You have to pick a short range of humidity when you build and store things on your layout. I use 50% +/- 15%. I can almost hear creaking when it gets down to 35%, and fear wood splitting. On the other hand, here in the PNW, we often run over 90% in the winter months. I have to run a dehumidifier between October and late April.


----------



## mesenteria (Oct 29, 2015)

MoSeS_1592 said:


> You mean the metal rails expanding, yes? I assume if the plastic ties are adhered to the wood then in theory the metal rails will be able to slide a bit within the ties themselves?


It's not the rails sliding so much as their ends abutting. When there's no room left at a joint, and the rail ends are hard againt each other already, something else has to accommodate the expanding rails. But it's minor...about 0.25" in Code 100 nickel-silver over 100 feet with a rise of 30 deg F. Two or three 1/16" gaps here and there on a layout's tangent rails will help to deal with that.

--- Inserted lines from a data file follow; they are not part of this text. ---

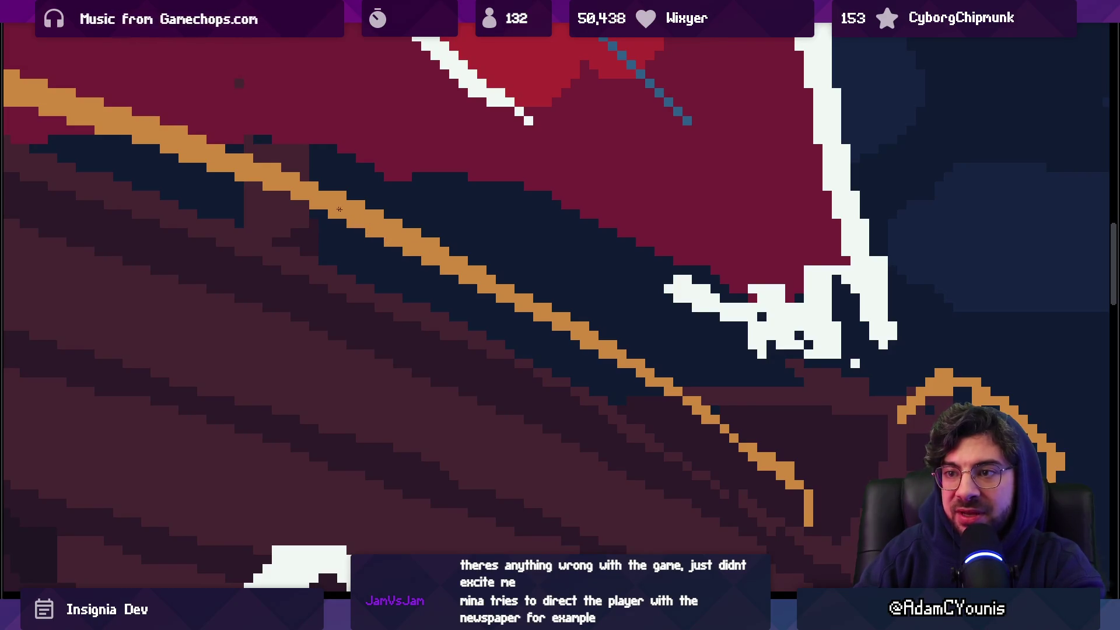
{"action": "scroll", "coordinate": [341, 210], "scroll_direction": "down", "scroll_amount": 5}
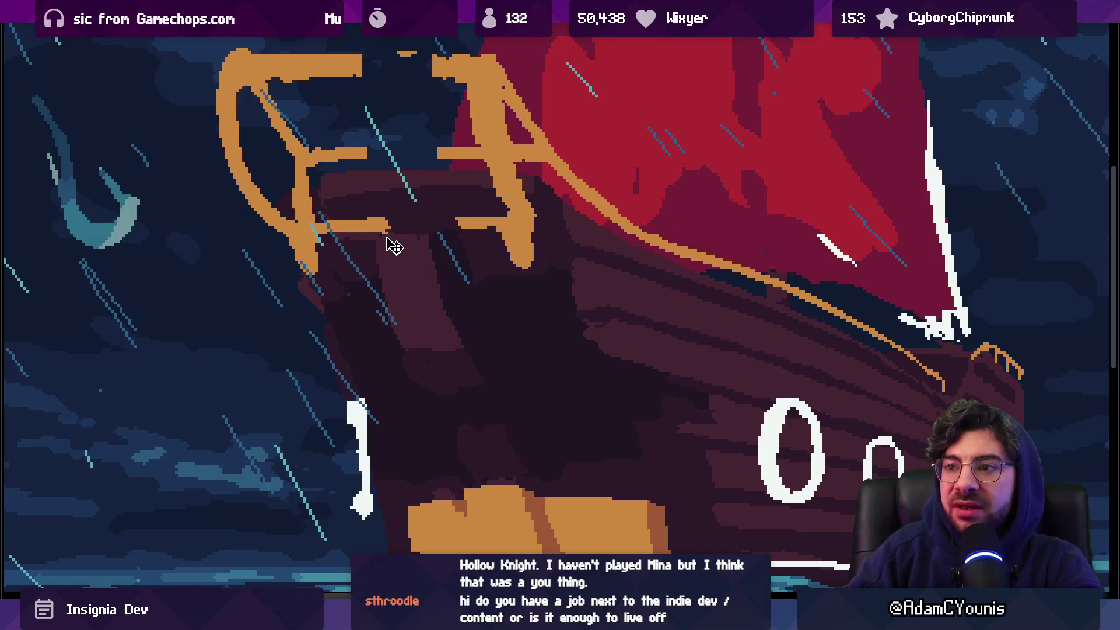
Stretch the top section of the orange rail to the right so its bar runs unbroken
{"action": "mouse_move", "coordinate": [345, 49]}
{"action": "left_mouse_down"}
{"action": "mouse_move", "coordinate": [353, 253]}
{"action": "mouse_move", "coordinate": [378, 257]}
{"action": "left_mouse_up"}
{"action": "left_click_drag", "start_coordinate": [382, 154], "coordinate": [491, 154]}
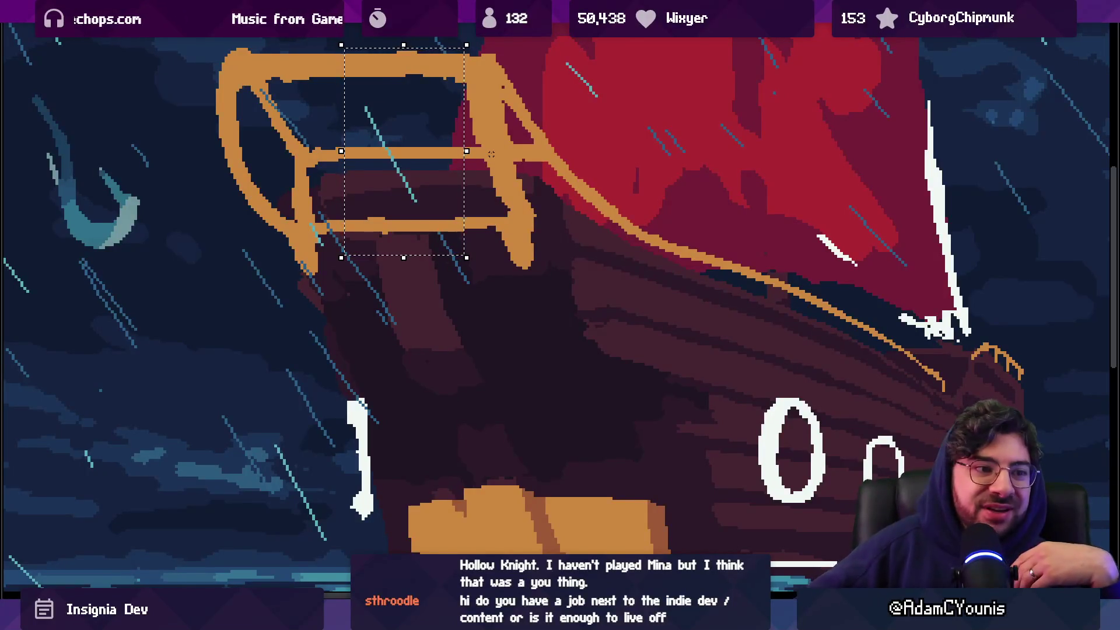
{"action": "key", "text": "ctrl+d"}
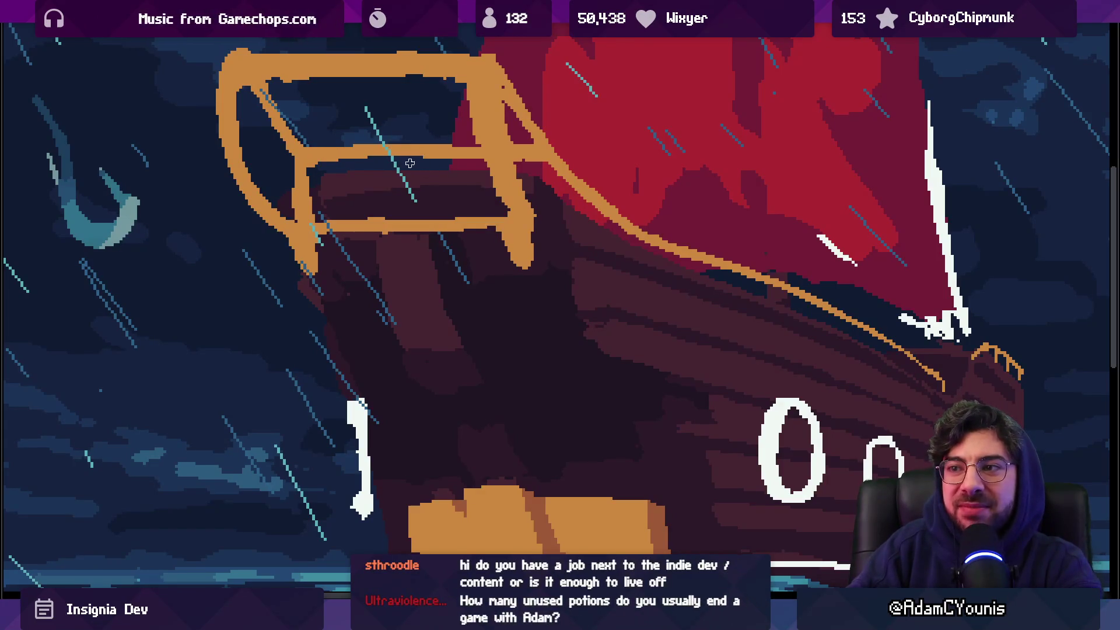
{"action": "mouse_move", "coordinate": [380, 223]}
{"action": "left_mouse_down"}
{"action": "mouse_move", "coordinate": [387, 251]}
{"action": "mouse_move", "coordinate": [454, 240]}
{"action": "mouse_move", "coordinate": [459, 210]}
{"action": "left_mouse_up"}
{"action": "left_click", "coordinate": [388, 218]}
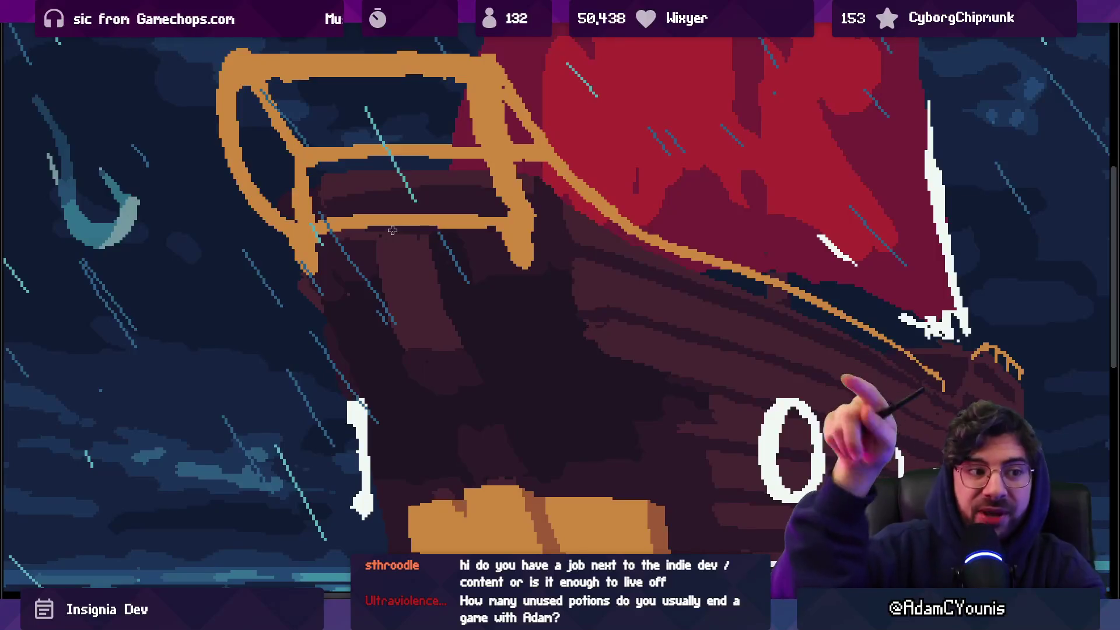
Zoom in to inspect the rail, then run a system search for 'leonardo'
{"action": "left_click", "coordinate": [363, 229]}
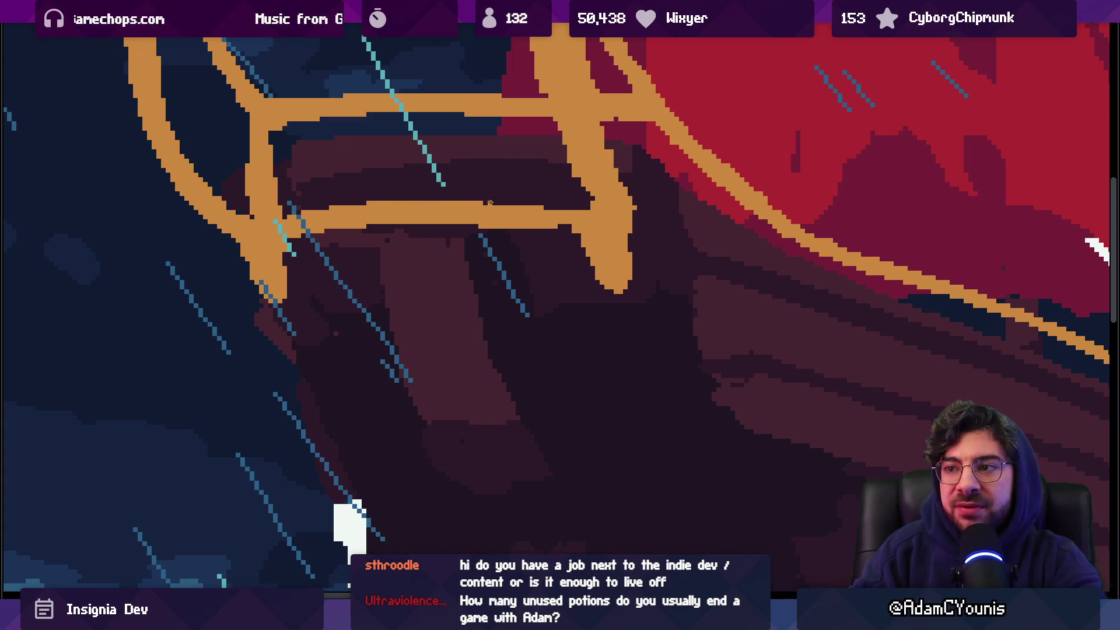
{"action": "left_click", "coordinate": [488, 203]}
{"action": "left_click", "coordinate": [491, 233]}
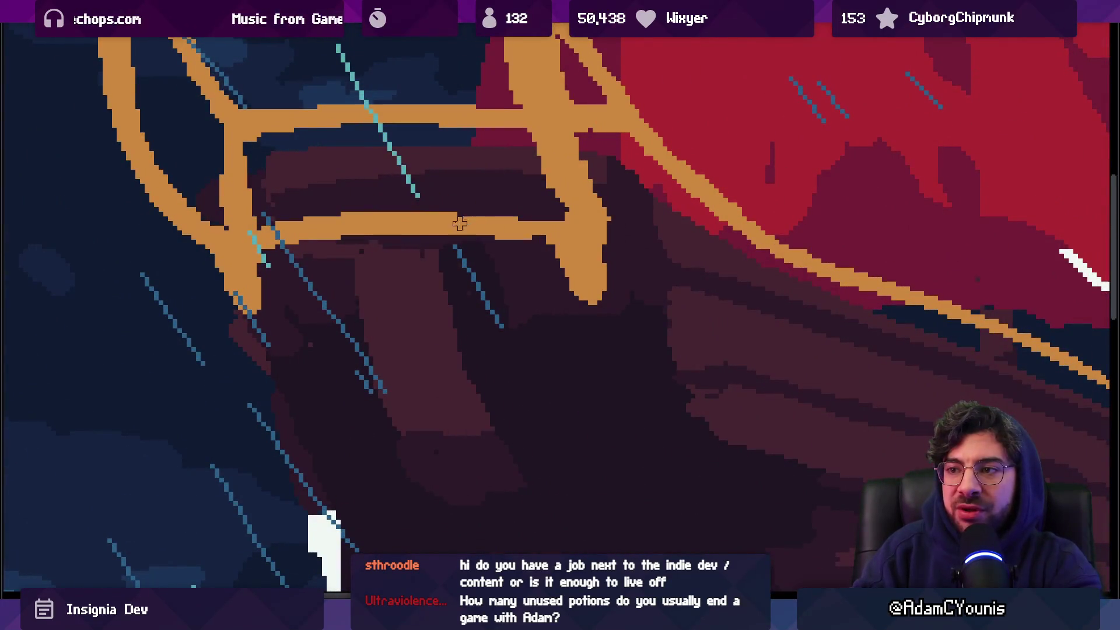
{"action": "left_click", "coordinate": [459, 205]}
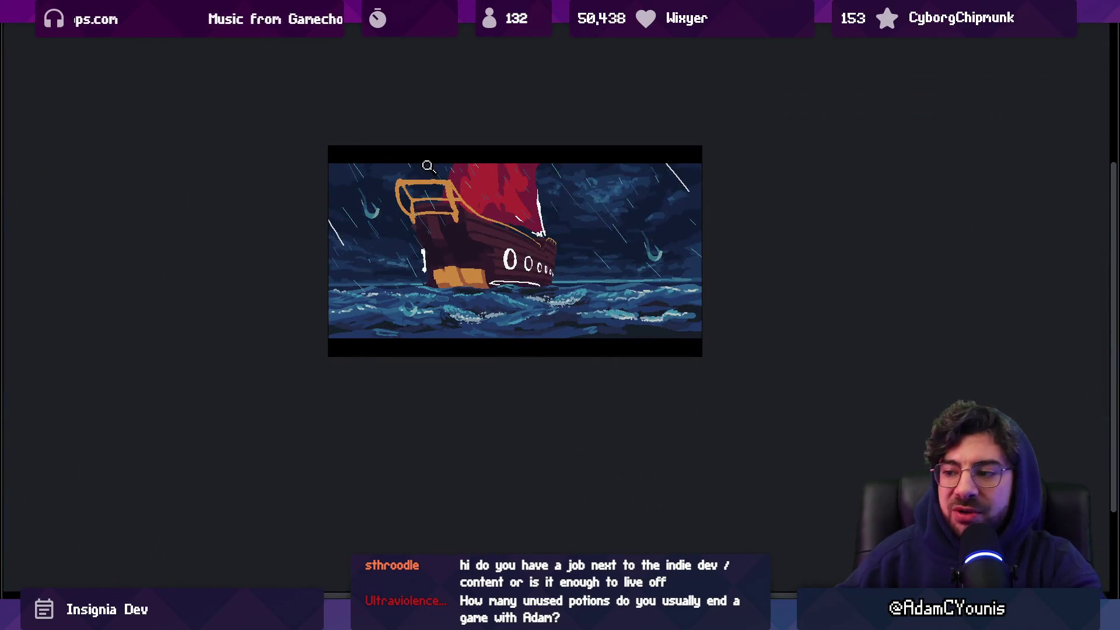
{"action": "key", "text": "super"}
{"action": "type", "text": "leonardo"}
{"action": "key", "text": "Return"}
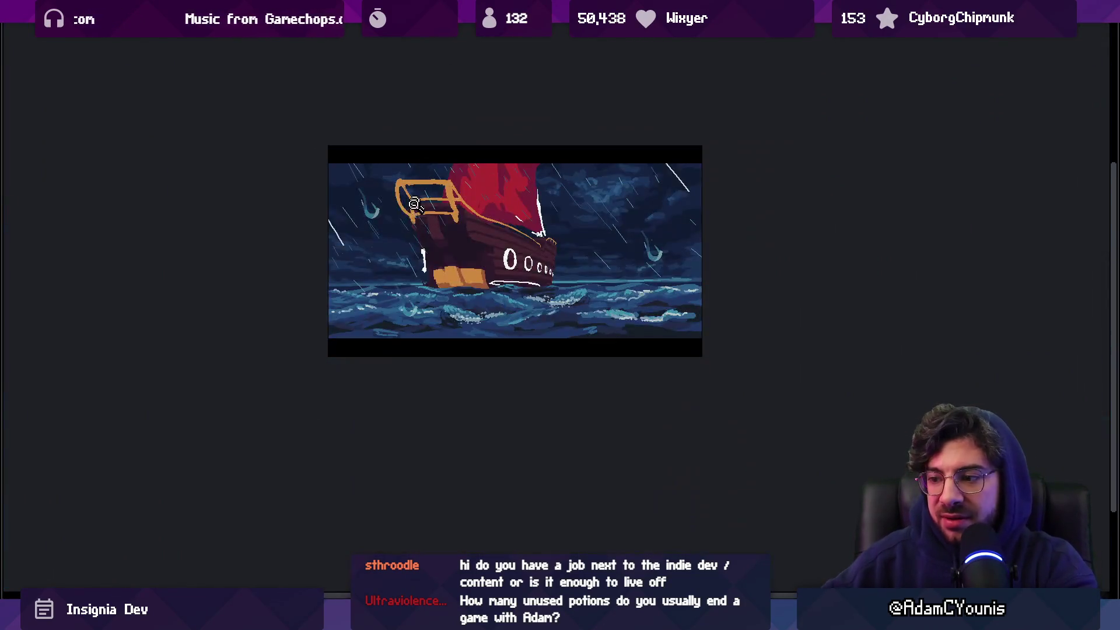
Search Google Images for a Hollow Knight map and copy the GameFAQs complete map image
{"action": "mouse_move", "coordinate": [612, 620]}
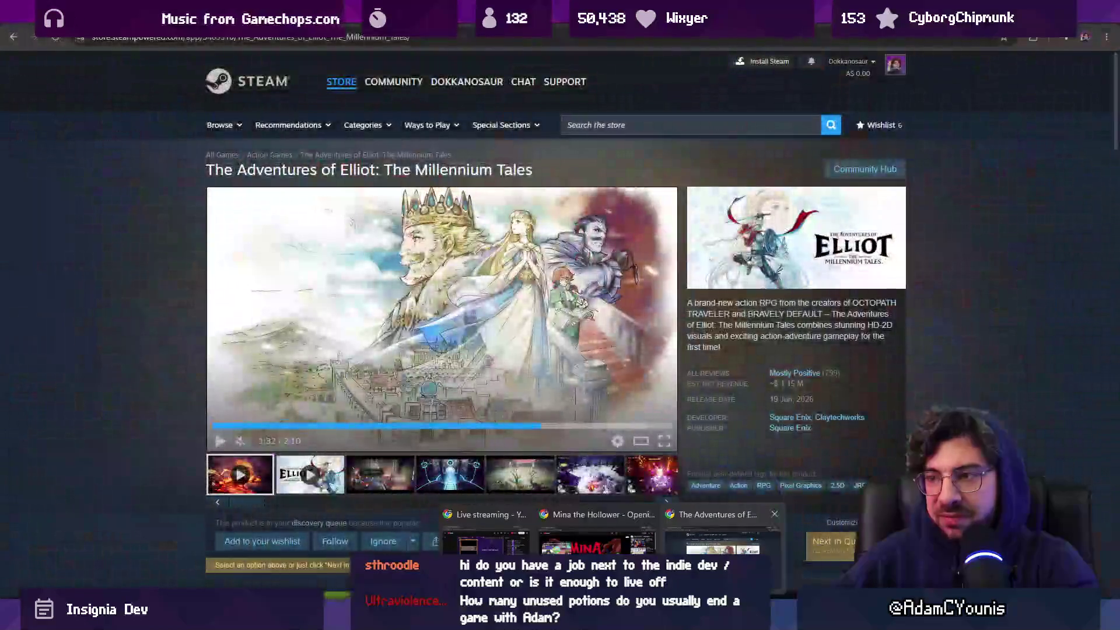
{"action": "left_click", "coordinate": [694, 527]}
{"action": "left_click", "coordinate": [208, 39]}
{"action": "type", "text": "hollo"}
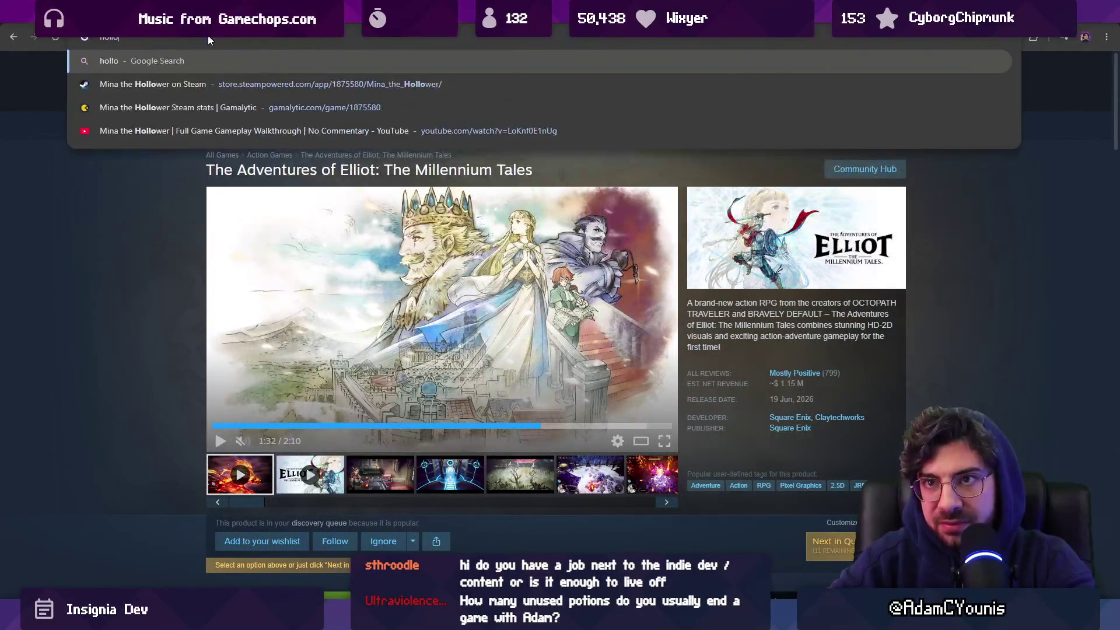
{"action": "type", "text": "w knigtht map"}
{"action": "key", "text": "Return"}
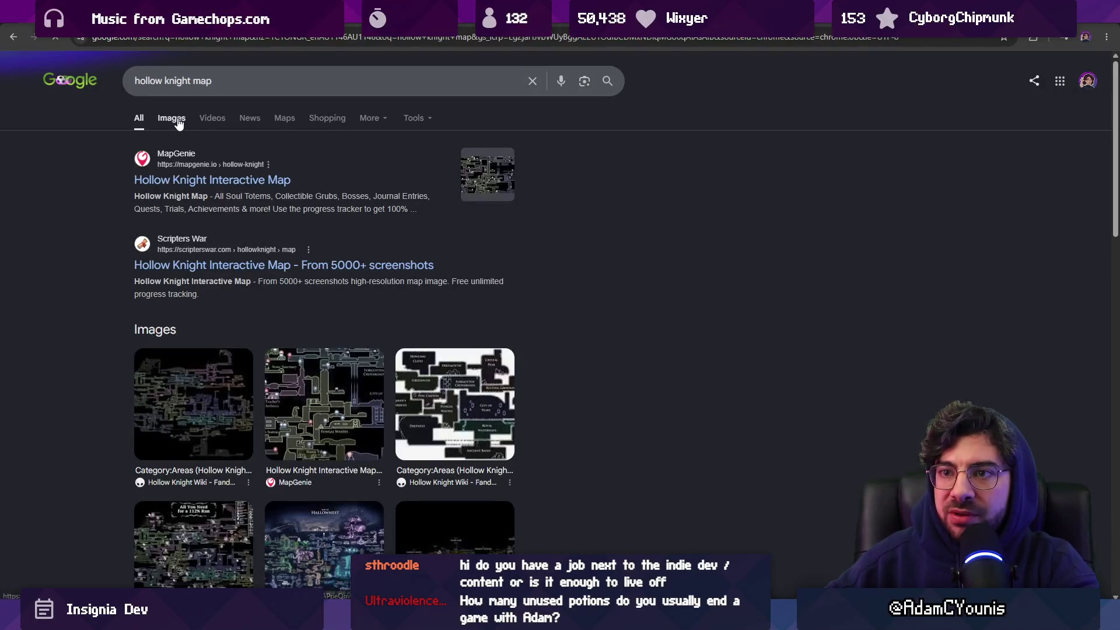
{"action": "left_click", "coordinate": [178, 120]}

Some of us leave several unsoldered joiners in place with a noticeable gap between the rail ends along tangents so that rails can close when the drier months happen and we don't run a humidifier...or want to.


----------



## MoSeS_1592 (Dec 16, 2019)

Thanks for all the great info. Given what has been discussed I think I am going to try using some double sided tape to adhere the track. Each track Terminus will be 1/2 inch from each wall so there will be some room for expansion if need be. On the off-chance the wood expands too much all that will happen is the track will simply loosen from the tape and nothing will get damaged. Fortunately I'm not worried about the cosmetics because the track itself and the top of the wood rail will be hidden from sight because it's so high up towards the ceiling. Where the curve is my plan is to let that part of the track just sit passively on the wooden rail, that way there's room for expansion if the track needs to expand or the wood wants to expand. I used varathane wood stain and also left 1/8" gaps between the wood rail planks to allow for expansion. Again, thanks for all the good advice, it's very much appreciated!


----------



## MoSeS_1592 (Dec 16, 2019)

For reference I have completed my project and it came out great. I ended up using 3M/Scotch transparent double-sided adhesive mounting squares spaced roughly 12 inches apart and it worked out perfectly. The squares are about 1mm thick so the track sits off of the wood a bit which I believe helps with muffling the sound a bit. The pads are invisible, allow for expansion/contraction of the wood, and if I ever need to service something I can get a flathead screwdriver and hair drier (hot air) and cleanly pull the track off of the adhesive square to lift it, reposition a section, etc.


----------



## Mark VerMurlen (Aug 15, 2015)

Good to hear you found a solution that's working well for you. Happy railroading!


----------